EXTRAIT.
※ ※ ※

En 1904, la mort de Tchekhov et le départ de Gor­ki pour l’Italie privent le Théâtre d’Art d’auteurs qui ont été des com­pagnons de route et dont l’écriture lui est dev­enue famil­ière. Dès lors, le met­teur en scène cherche un nou­veau souf­fle, son sys­tème de for­ma­tion de l’acteur est en ges­ta­tion, il se pas­sionne pour les dans­es d’Isadora Dun­can, l’eurythmie de Jaques-Dal­croze, les travaux sur la psy­cholo­gie, les impro­vi­sa­tions sur canevas selon le mod­èle de la Com­me­dia dell’arte (il esquis­sera un pro­jet dans ce sens avec Gor­ki à Capri durant l’hiver 1911). Il espère décou­vrir de nou­veaux modes d’approche qui lui per­me­t­tront de mon­ter des auteurs qui lui résis­tent (Shake­speare) ou des « œuvres irréelles » telle LA VIE DE L’HOMME d’Andreev ou le mys­tère de Byron, CAÏN.

Pour mon­ter HAMLET, Stanislavs­ki invite Craig et se pro­pose, dans un tra­vail com­mun sur la mise en scène, d’apprendre auprès de l’artiste étranger, admis du bout des lèvres par les action­naires du Théâtre. Dans L’OISEAU BLEU, féerie traduite en russe dès 1906 avant que le texte ne soit pub­lié en français, il voit l’occasion d’expérimenter de nou­velles tech­niques d’éclairage et des procédés illu­sion­nistes qui ne relèvent pas de la machiner­ie théâ­trale tra­di­tion­nelle2. En tes­tant les effets d’un tra­vail sur le velours noir3, sans rien mod­i­fi­er au proces­sus de tra­vail intérieur de l’acteur, Stanislavs­ki s’aventure dans des voies qui vont s’écarter rad­i­cale­ment du réal­isme his­torique ou psy­chologique qui a fait jusque-là la répu­ta­tion du Théâtre d’Art.

Polémi­quant avec Mey­er­hold, dont il a ouverte­ment cri­tiqué la mise en scène de LA VIE DE L’HOMME d’Andreev, et pas unique­ment parce qu’elle con­cur­rençait la sienne4, il estime qu’à par­tir d’un point de départ com­mun (exprimer les émo­tions de l’âme) sa démarche s’oppose à celle de son ancien dis­ci­ple essen­tielle­ment dans le domaine du jeu. Stanislavs­ki n’accepte pas la con­ven­tion intro­duite par Mey­er­hold dans LA MORT DE TINTAGILES par exem­ple où, visant « l’harmonie presque inaudi­ble des voix », « le trem­ble­ment intérieur du frémisse­ment mys­tique », Mey­er­hold exige des comé­di­ens une absence totale de ten­sion, un débit sans pré­cip­i­ta­tion, car le « théâtre immo­bile » de Maeter­linck doit tran­scen­der l’humain, pour attein­dre une sérénité épique faisant « quit­ter la terre pour le monde des rêves »5.

※ ※ ※

CONSIGNES.
1: D'après l'extrait sur Stanislavski :
(a) En quelle année la mort de Tchekhov et le départ de Gorki pour l'Italie privent-ils le Théâtre d'Art de ses auteurs ?
(b) Qui Stanislavski invite-t-il pour monter HAMLET ?
(c) Dans quelle mise en scène de Meyerhold Stanislavski refuse-t-il la convention imposée aux comédiens ?
2: Prolongez l'extrait sur Stanislavski à partir de sa dernière phrase.

DONNÉES ENREGISTRÉES.
※ ※ ※

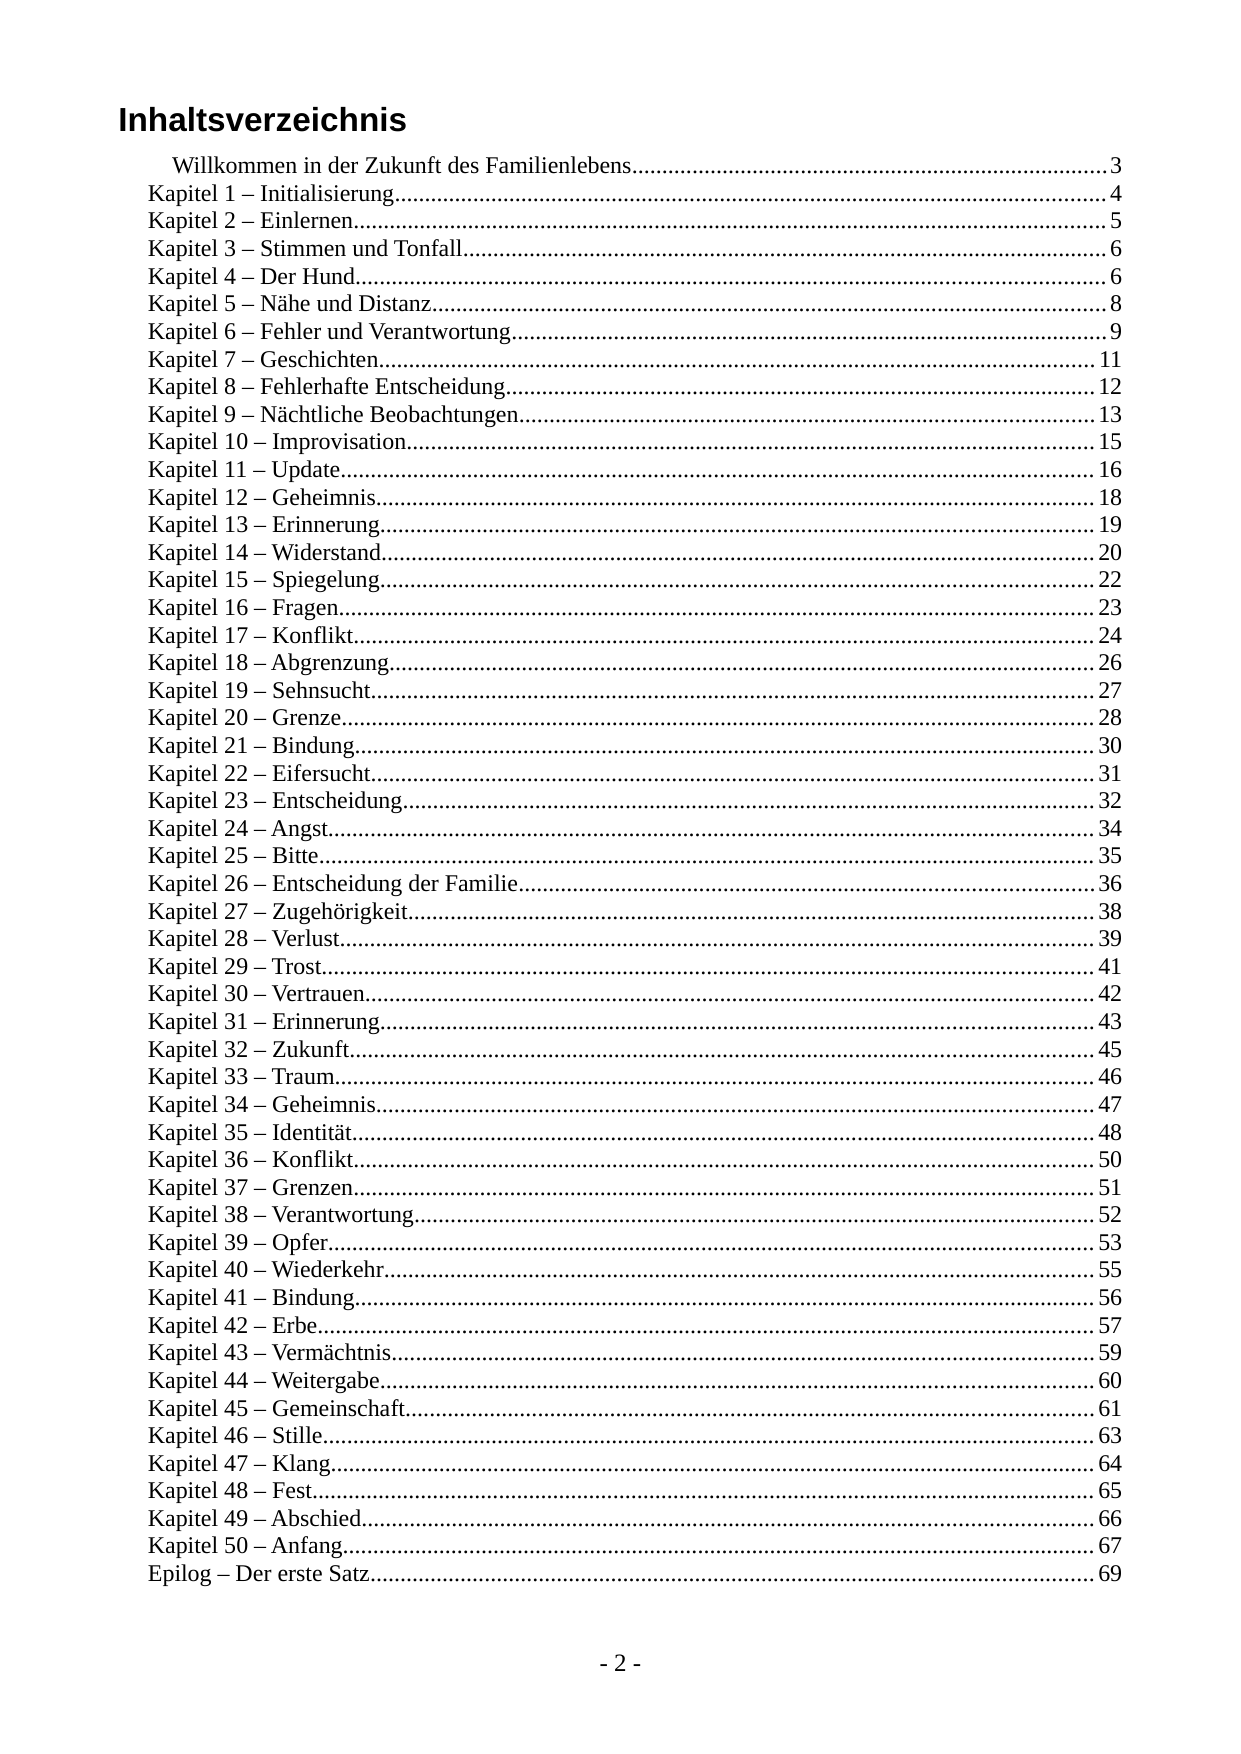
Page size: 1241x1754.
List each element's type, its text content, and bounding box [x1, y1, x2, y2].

※ ※ ※

RÉPONSES.
1:
(a) En 1904.
(b) Craig.
(c) LA MORT DE TINTAGILES.

2:
Stanislavs­ki s’attelle à un tra­vail colos­sal qui va rester dans les annales, par sa longévité (la pièce fig­ure aujourd’hui encore au réper­toire du Théâtre d’Art, après avoir subi dans les années 1970 une cure de raje­u­nisse­ment), par les dif­fi­cultés tech­niques qu’il a dû résoudre et qui entraînèrent un retard de deux ans dans la pro­gram­ma­tion, et enfin par la très éton­nante repro­duc­tion du spec­ta­cle en 1911 à Paris, à la demande de Réjane et de Geor­gette Leblanc-Maeter­linck.

C’est l’histoire des con­tacts réguliers qui se sont étab­lis entre les Maeter­linck et Stanislavs­ki à pro­pos de la créa­tion mon­di­ale de la pièce à Moscou, puis de son expor­ta­tion-repro­duc­tion au Théâtre Réjane que je voudrais retrac­er ici. Le cas est excep­tion­nel, Stanislavs­ki n’acceptera la copie de sa mise en scène qu’après beau­coup d’hésitations et parce qu’il n’avait pas vrai­ment d’autre choix. Seul le met­teur en scène tchèque Kva­pil sera autorisé en 1906 à mon­ter LES TROIS SŒURS sur le mod­èle du Théâtre d’Art de Moscou.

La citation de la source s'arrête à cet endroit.